Happy Geese allows you to choose between three types of chips: drawings of faces of 16 children and adults, 8 faces of animals and the option to use your own pictures to create custom chips (which serves as another visual aid during the game).

As an additional treat, you can select a player as the King (or Queen) of the game, in which case the app will influence the dice to help that player win. This is an interesting option to help avoid disappointments with children who are learning the game and can be put off by several losses in a row.

Just make sure that your children don’t see how to set that option in the configuration screen! When the game begins, there is an initial draw to see who goes first. To help you see whose turn it is, the chip and the die of that player are highlighted.

Each player has a cubbyhole for his die on his side of the iPad, along with his name, and the die only appears in front of the player whose turn it is. With visual aids turned on, or if a player waits a while without moving his chip or moves it to the wrong place, the destination cell is highlighted too.

A typical die with dots or numbers can be a real challenge. Happy Geese solves this by offering dice with colors, shapes or letters. With these dice the chip has to be moved to the next cell with the color, form or letter that is drawn.

Snakes, ladders, geese and bridges come with fun animations that help understand their functionality. Other nice details are included in the games, such as the chips that move out of the way to help see the letters, colors or shapes on each cell.

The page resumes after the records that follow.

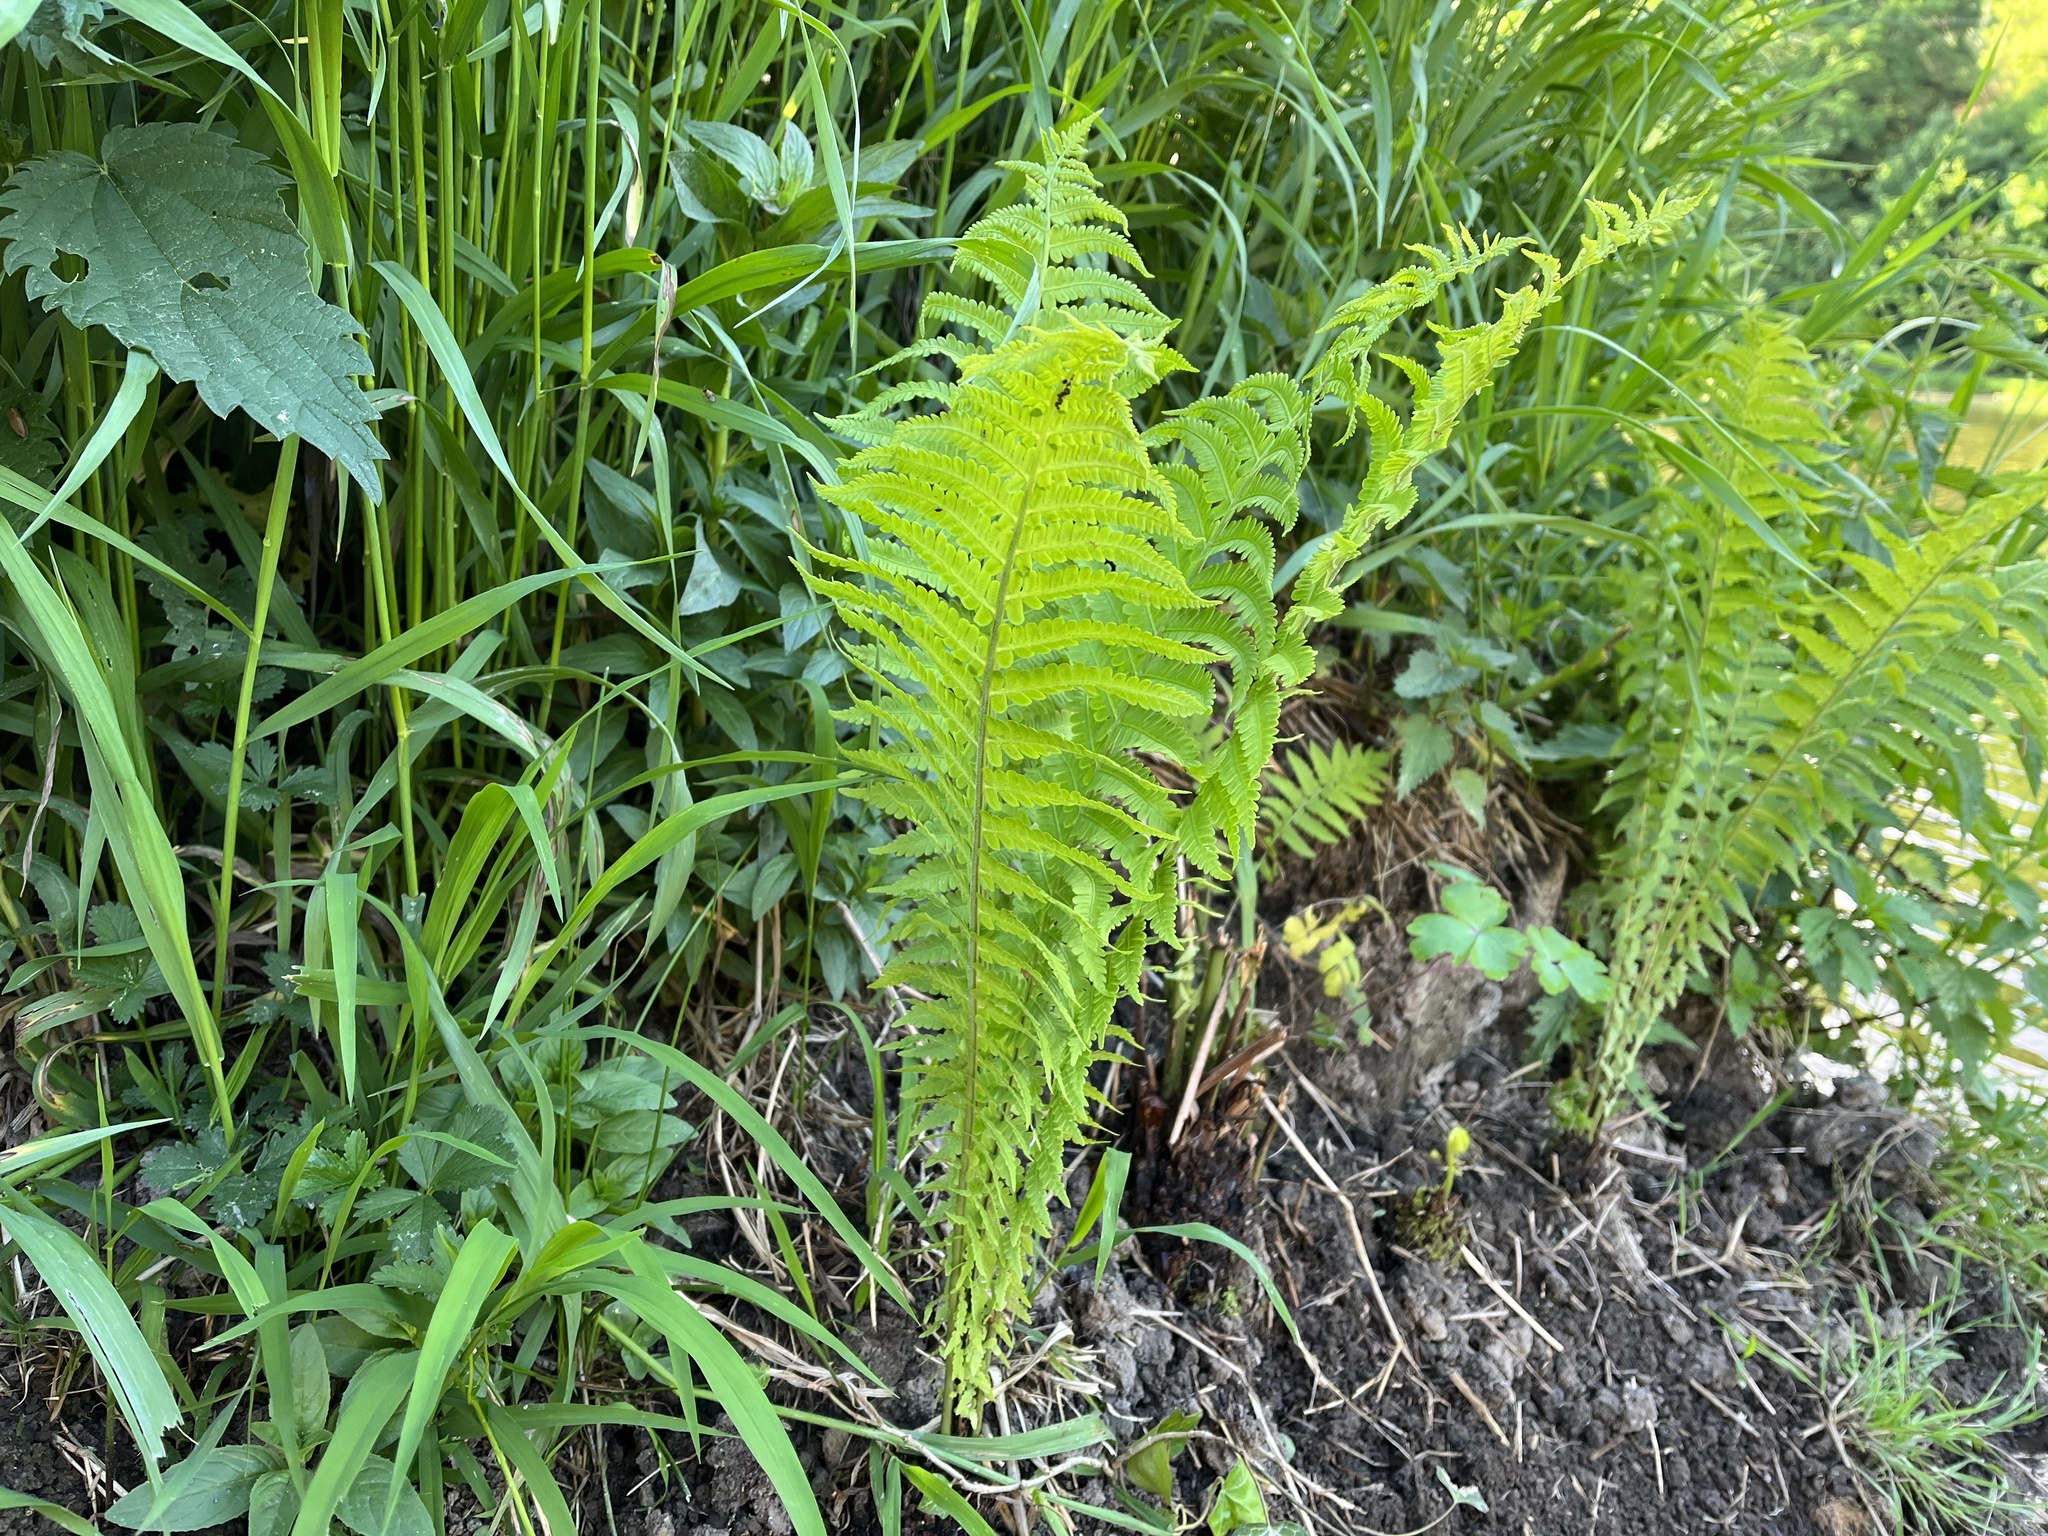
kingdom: Plantae
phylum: Tracheophyta
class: Polypodiopsida
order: Polypodiales
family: Onocleaceae
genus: Matteuccia
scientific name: Matteuccia struthiopteris
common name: Ostrich fern
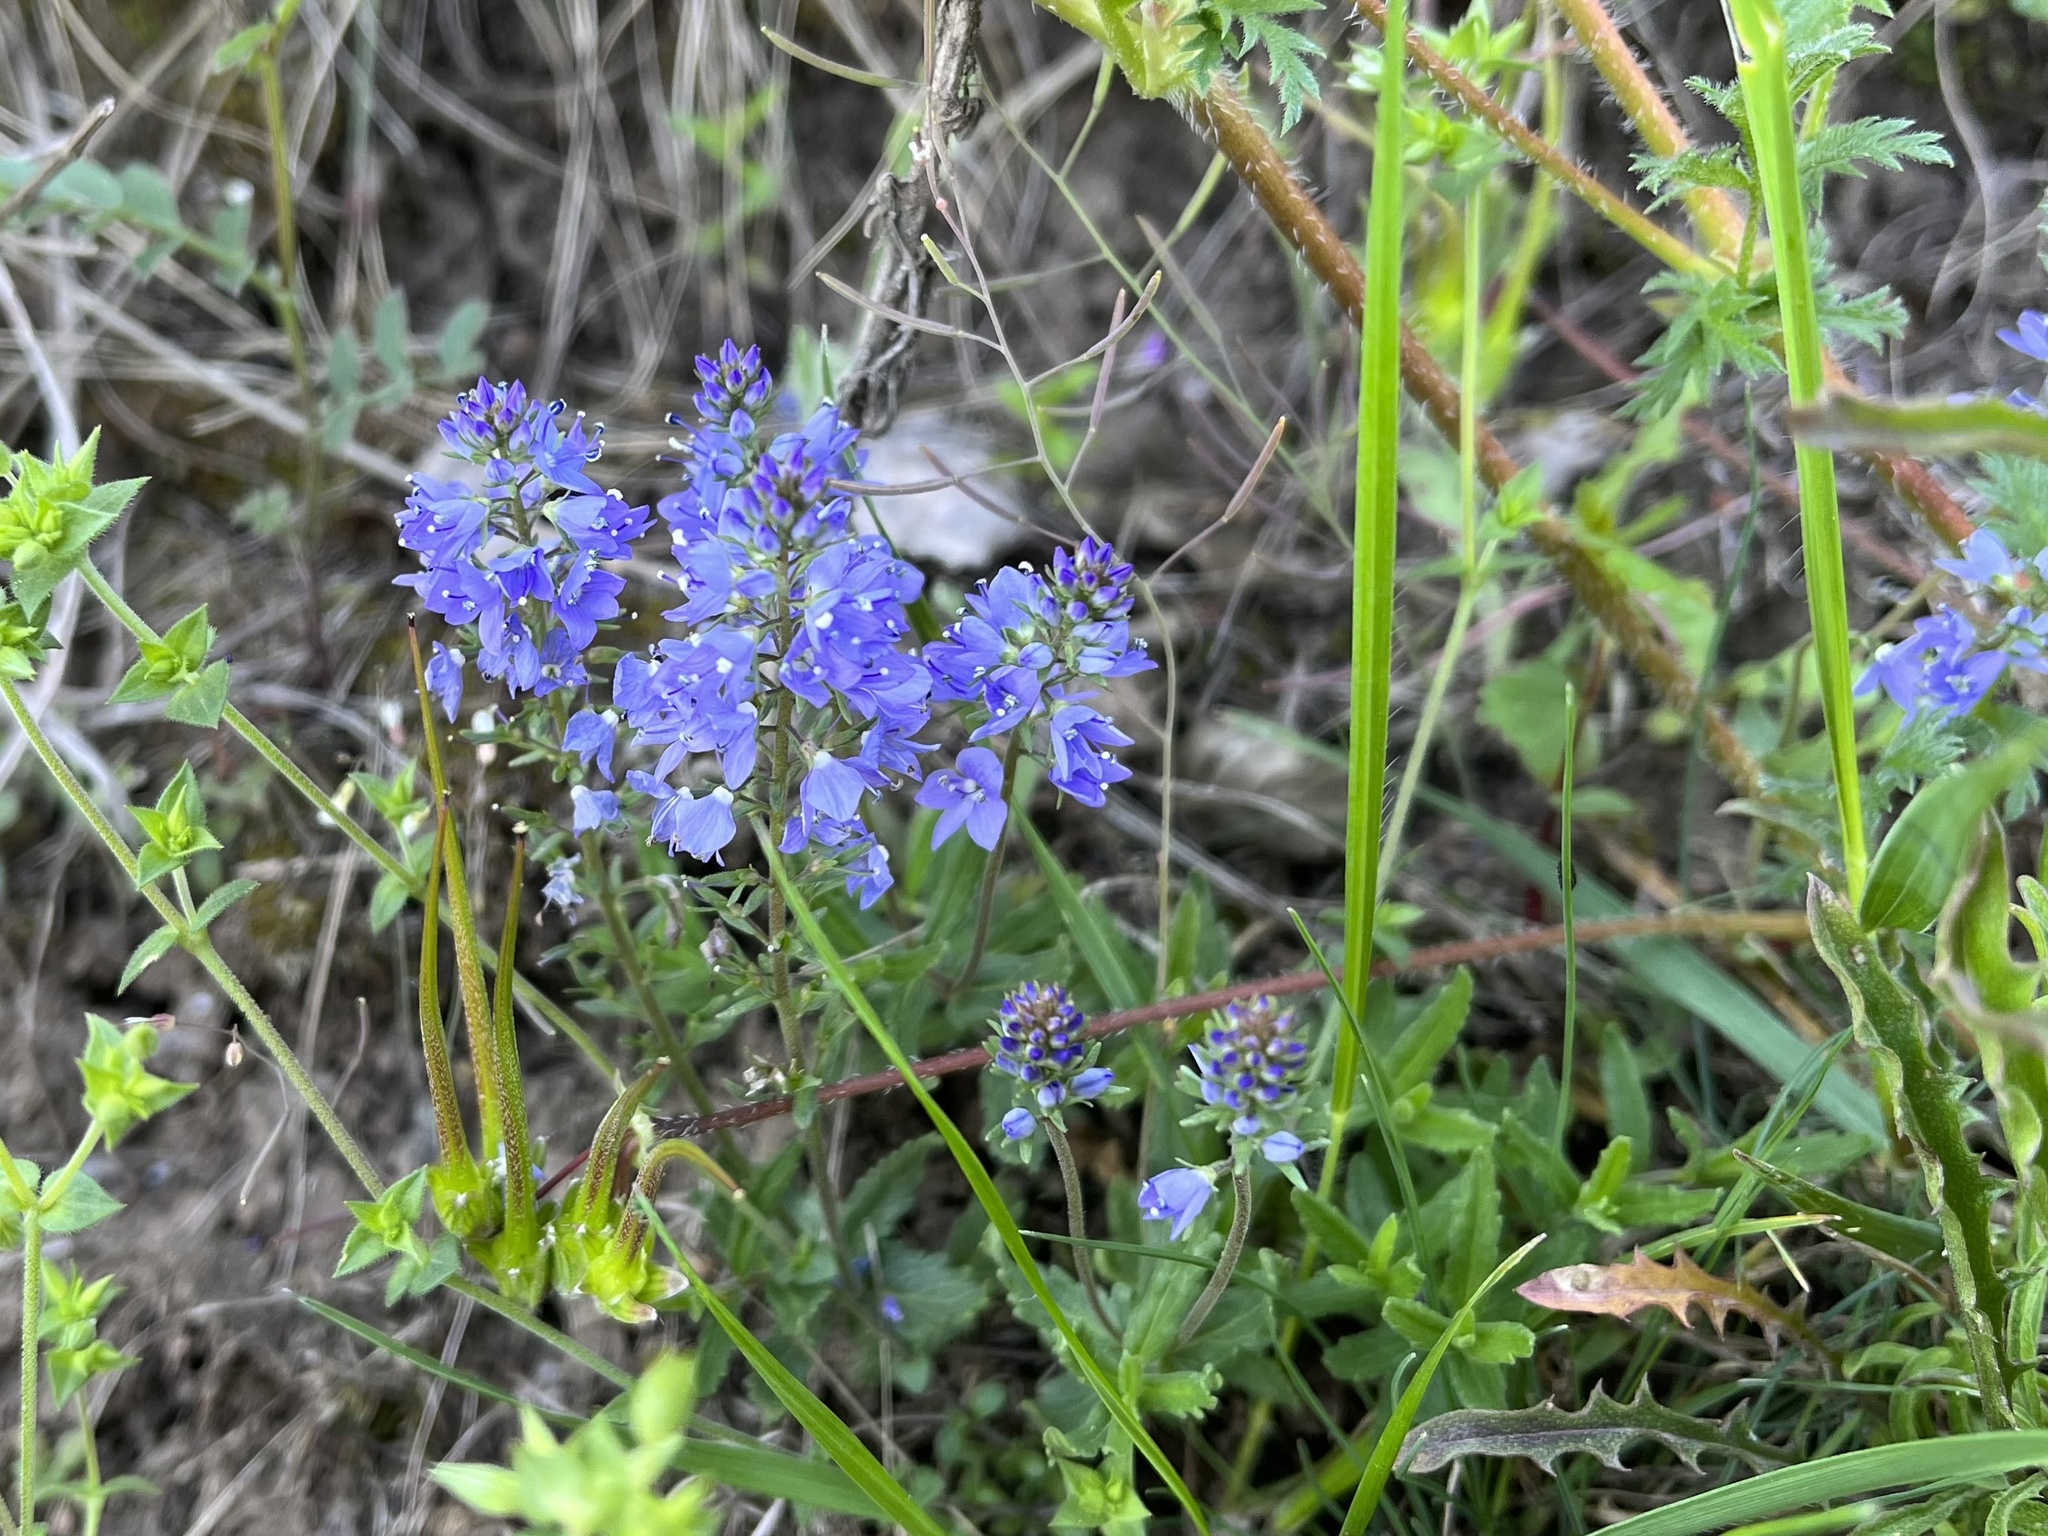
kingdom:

When a player gets to the final cell, a podium appears with his chip together with a celebratory melody. Over time, players can gradually learn to play with the different items in each game (like snakes or ladders; each of them can be added or removed in any order) and can progress to the more difficult boards.

The most advanced board of each game looks quite similar in shape and length to that of the original game and once a child is comfortable with that one, the jump to the original game is not that great anymore.

Compared with the many versions available of Snakes and Ladders and the Game of the Goose, Happy Geese presents a more accessible option for very young children and children with special needs. Its wide range of possible configurations allows you to adapt the game to the capabilities of every child.

The help in managing turns, the chips with pictures of the players or the dice without numbers (never mind dots!) greatly increase the accessibility of these games. The developer, Appically, is committed to adding new games and boards to the app over the coming months.

In summary, Happy Geese should be seen as an interesting addition to the category of gaming apps adapted to children with special needs.